*** SOURCE TEXT
People have never been more critical to economic growth. As organizations move away from an industrial economy to one driven by skills and human traits, the capabilities and development of employees becomes paramount.  

More than ever, it’s the connection between employees, employers and customers that generates revenue, innovation, resilience and productivity. Despite this, many organizations are falling short in supporting people’s performance. 

More than half of UK workers report that their work has become more intense, leading to higher burnout, stress and attrition rates. Why is this the case? 

While HR managers work to address skill and performance gaps, many organizations remain focused on extracting value from employees rather than fostering people’s wellbeing and development. 

With change happening so fast, how can people leaders build high performing and productive workplaces while strengthening employees’ mental health, skills and career mobility? 

Speaking to HR and learning experts at HR Technology Europe in Amsterdam, here are 3 key insights we uncovered.

1. Skills-based people management boosts talent retention & career mobility 

“When you look at key changes in the world, the impact of technology and the way we think about the workforce, there is a tremendous transition that has to happen and that’s where the skills have to come in,”  Michel Stokvis, Senior Director, Randstad Innovation Fund.

As jobs evolve with new technologies, the half-life of skills has dropped to less than two and a half years. For organizations, this signalizes a need to rethink reskilling strategies. In short, employee development has to shift from careers to experiences, from verticals to networks and from job titles to skills.
******
*** DATA EXCERPT
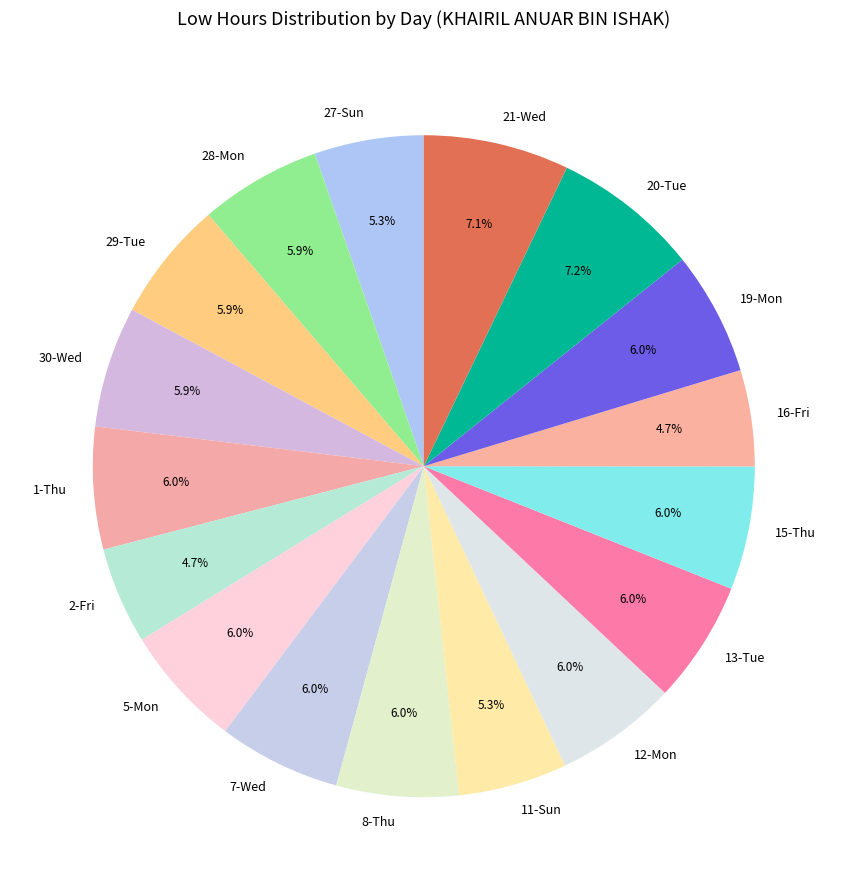

How many segments does this pie chart have?

17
******
REQUIRED WORK
1. Decide whether each statement agrees with the text on employee performance, answering yes or no and quoting the words that decide it: (a) More than half of UK workers say their work has grown more intense. (b) The half-life of skills has dropped to under two years. (c) The insights came from experts at HR Technology Europe in London.
2. Resume the text on employee performance after its final sentence.
The data is separate material unrelated to the text on employee performance.

RESULTS OF THE EXERCISE
1.
(a) Yes: "More than half of UK workers report that their work has become more intense"
(b) No: "the half-life of skills has dropped to less than two and a half years"
(c) No: "Speaking to HR and learning experts at HR Technology Europe in Amsterdam"

2.
Some companies are already taking the lead. Rabobank, for example, is pioneering new ways to screen talent’s skill sets using “verified digital credentials”. With the right tech to track and authenticate these credentials, the bank can save days, sometimes weeks, in matching new candidates' skills with their organizational growth needs. 

"To start with we looked at the current business of mortgages  and the process to get mortgages to our customers supported by our award winning app for its ease of use.

But in the HR process, we still use old fashioned documents you have to get from university. How can we shorten the process, for example, to apply for a new job, and make that process easier for the candidates but also the employees?"
Robert de Lange, Senior People Analytics Researcher, Rabobank

In the future, Rabobank’s employees will be able to automatically match their skill profiles with internal vacancies and identify training needs, reducing the bank’s need to hire and increasing talent’s opportunities to expand their careers. 

While at the same time, common skills credentials can help talent move across different financial institutions and benefit the industry’s hiring process as a whole. 

“From the logistics perspective, there are a lot of people going from Rabobank to ING to ABN and the other way around it’s the same. So you just make the whole process easier for everyone and it’s a win-win game for the whole industry,"

Robert de Lange, Sr. People Analytics Researcher, Rabobank.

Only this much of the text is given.